Which, of course, makes the student inside me scream, why am I even bothering?

From the (admittedly shallow) research that I’ve done, there seems to be little correlation between intelligence and one’s personality. The Big Five Personality Traits (unconnected to Gardner’s and Sternberg’s Intelligences), which include Openness, Extraversion, Agreeableness, Conscientiousness, and Neuroticism, is considered to be one of the most accurate ways of measuring personality.

However, their only correlation between intelligence and these personality traits seems to be with Openness- one’s willingness to explore new ideas. That would make sense, right? Well, while the numbers I looked at do indicate a correlation, it’s a small one at best (r=0.30).

Animal Smarts

And of course, one could argue that we’re looking at intelligence from a prejudiced, human-centric perspective. After all, there are a number of animals in the animal kingdom that could be said to be intelligent. Monkeys, Cats, dogs, dolphins, ants, elephants, octopuses, ravens, magpies, orcas, and even some species of fish have been proven to share at least some of the traits that we normally associate with highly intelligent beings (ourselves).

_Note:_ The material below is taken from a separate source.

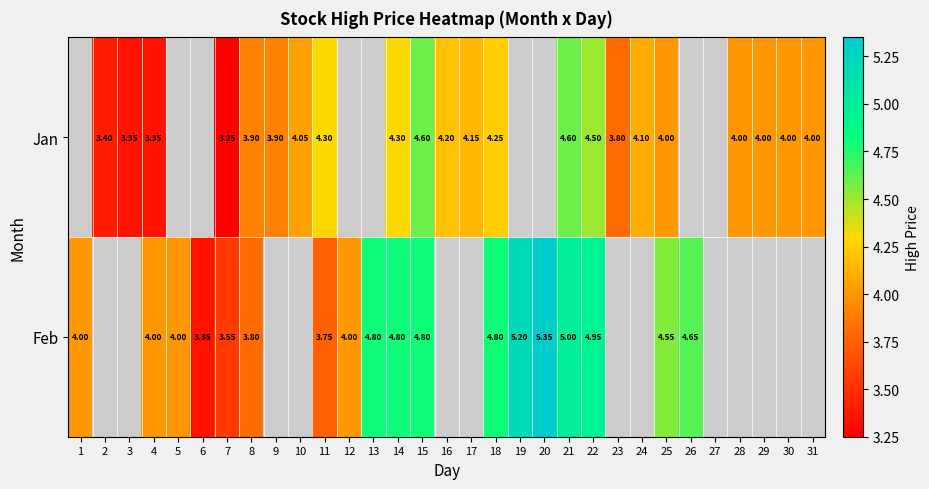

Is the value of Jan at 25 greater than the value of Feb at 25?

No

Octopuses are amazing at problem-solving. Ants are capable of farming. Elephants can paint. Ravens can remember specific people. Dogs can be trained to perform tasks. Peters’s elephant nose fish have their own electric language. A beluga whale once learned to shout “GET OUT” at a diver in its tank. While most people would hardly deny that humans are the smartest animals on the planet, how on earth can we possibly measure ourselves against them? We can’t exactly sit an octopus down for an IQ test.

The world is a wild and amazing place, and understanding our own minds is vital to understanding it. More importantly, understanding what makes a smart brain tick is vital for ensuring the humanity continues to grow and evolve in the future- and not become stagnant. Like how variety in our genes is important for keeping the species healthy, if there is variety in intelligence, having a variety of it is vital too.

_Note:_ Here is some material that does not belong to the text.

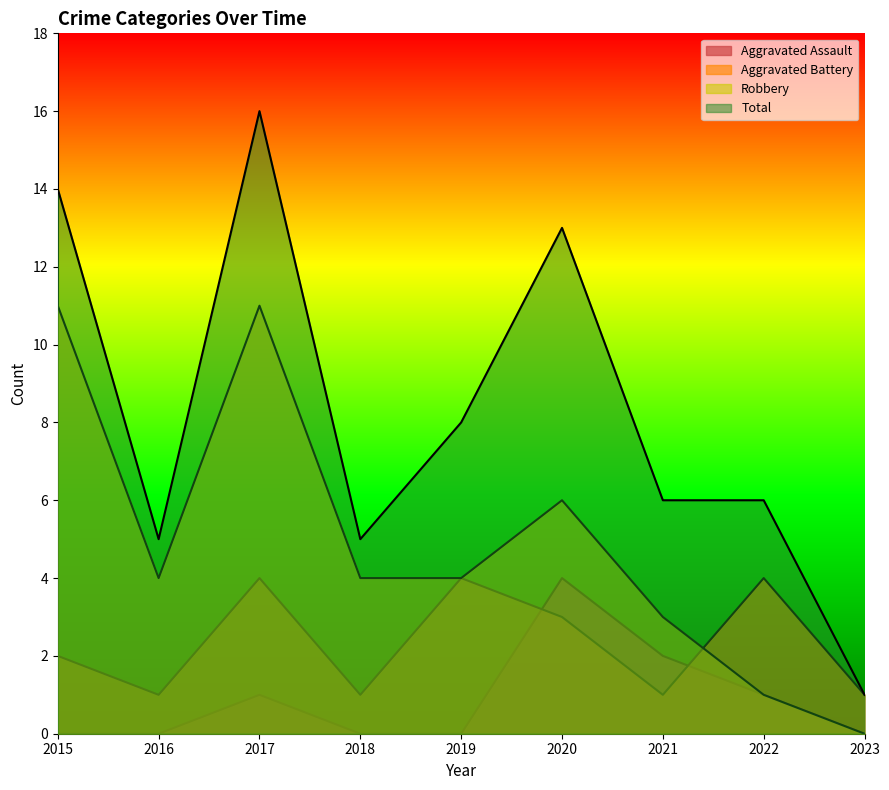

Between which two adjacent categories do Aggravated Battery and Aggravated Assault first intersect?

2019 and 2020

Understand how to properly grow intelligence- whether it’s one underlying trait or a whole bunch of ’em will change the course of humanity. I don’t even have to have some glassy-eyed dream to prove it, either. After the industrial revolution, when more and more people started going to school, IQ across the West skyrocketed. What used to be considered impossible is now taken for granted. We could hit another revolution like that in the future- if only we knew how.